Lembro-me de outra opção despertadora igualmente delicada, no filme Se eu fosse você: a mãe, Helena, acordava a filha soprando sobre ela, o que provavelmente comoveu mais minha memória do que todo o resto do longa (que não é ruim, aliás). Um perfume alegre, um bafejozinho de brisa – não são formas muito mais amorosas de convidar alguém ao desadormecimento, de não azedar com gritos a manhã, o dia? Pois então; saber da invenção do francês e invocar as lembranças do filme me puseram imaginando outras doçuras acordantes, para deixar a reputação do sol intacta. Beijos, por exemplo. Beijos nos cabelos, testa, orelhas, olhos, lábios (se, evidentemente, há intimidade que os permita como ternura e não como invasão). Mãos nos cabelos, também: com a mansidão devida, são eficientes no despertar como o são no dormir. E que tal o roçar de cachorros ou gatinhos que rondam na expectativa do café da manhã? Ou a sensação vaga e aromática de chuva no pátio, quintal, janela? Ou uma gotinha de sorvete refrescando a boca? Ou um toque arejado de Vick no peito? Ou um raio morninho do dia desdirecionado dos olhos e canalizado para os braços? Ou um poema lido baixo, baixo, não tão perto do ouvido?

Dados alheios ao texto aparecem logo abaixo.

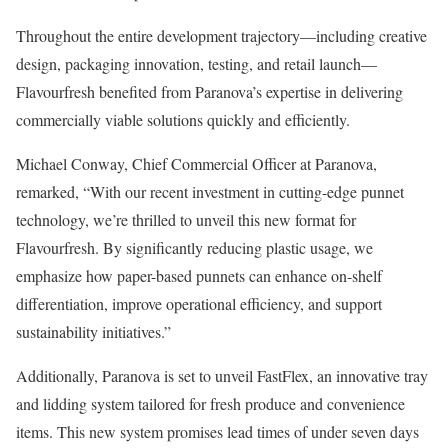
Throughout the entire development trajectory—including creative
design, packaging innovation, testing, and retail launch—
Flavourfresh benefited from Paranova’s expertise in delivering
commercially viable solutions quickly and efficiently.
Michael Conway, Chief Commercial Officer at Paranova,
remarked, “With our recent investment in cutting-edge punnet
technology, we’re thrilled to unveil this new format for
Flavourfresh. By significantly reducing plastic usage, we
emphasize how paper-based punnets can enhance on-shelf
differentiation, improve operational efficiency, and support
sustainability initiatives.”
Additionally, Paranova is set to unveil FastFlex, an innovative tray
and lidding system tailored for fresh produce and convenience
items. This new system promises lead times of under seven days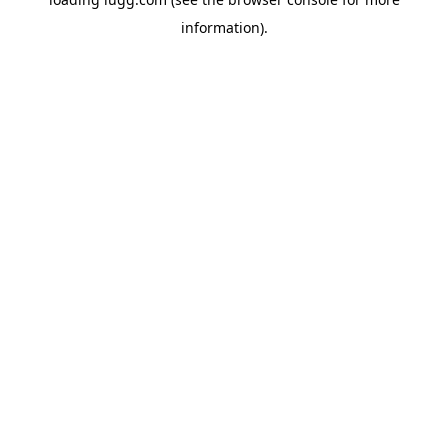
information).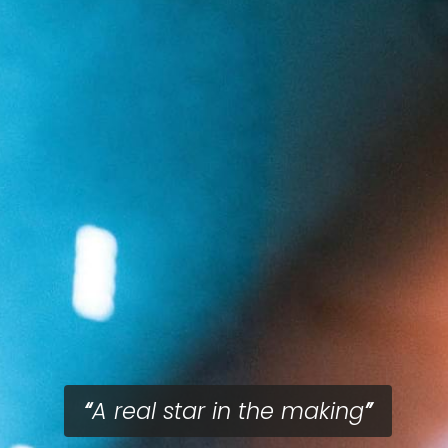
A real star in the making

Na mesma linha branda como um psiu: uns passarinhos cantando na vizinhança (contanto que não as maritacas que voam por aqui na fofocagem, insanas). Uma voz não passarinha cantando murmuradamente no quarto. Uma mão pousada maciamente sobre os pés. Uma caixinha de música. Um abraço. Um afago na pele com rosa desespinhada. Um cutuque ligeiríssimo no topo do nariz. Um ou dois filhos se atirando na cama às gargalhadas. Um ou dois pingos d'água nas costas. Uma expectativa – cuidadosamente plantada no episódio anterior – de presente-surpresa. Um ruidozito de bandeja chegando à cama (chegando farta, é evidente). Um vush-vush de cortinas. Um mexer lento de cobertas ou travesseiros. Uma chuva de confetes. Ou a mais orgânica das opções: o naturalíssimo nada – nada além das puras necessidades do corpo de despertar quando já se dormiu inteiro, sem horários que o forcem e o constranjam. Ué, sonhar acordado também pode.

A natureza infelizmente nos obriga a dormir; não me atrai, mas compreendo e aceito. Miltocentas vezes pior é que toda a antinatureza ao redor nos obrigue a acordar. Que ao menos nos seja leve: se se entra no dia como numa vida em miniatura, é preferível, sempre, que o mais macio dos partos nos nasça.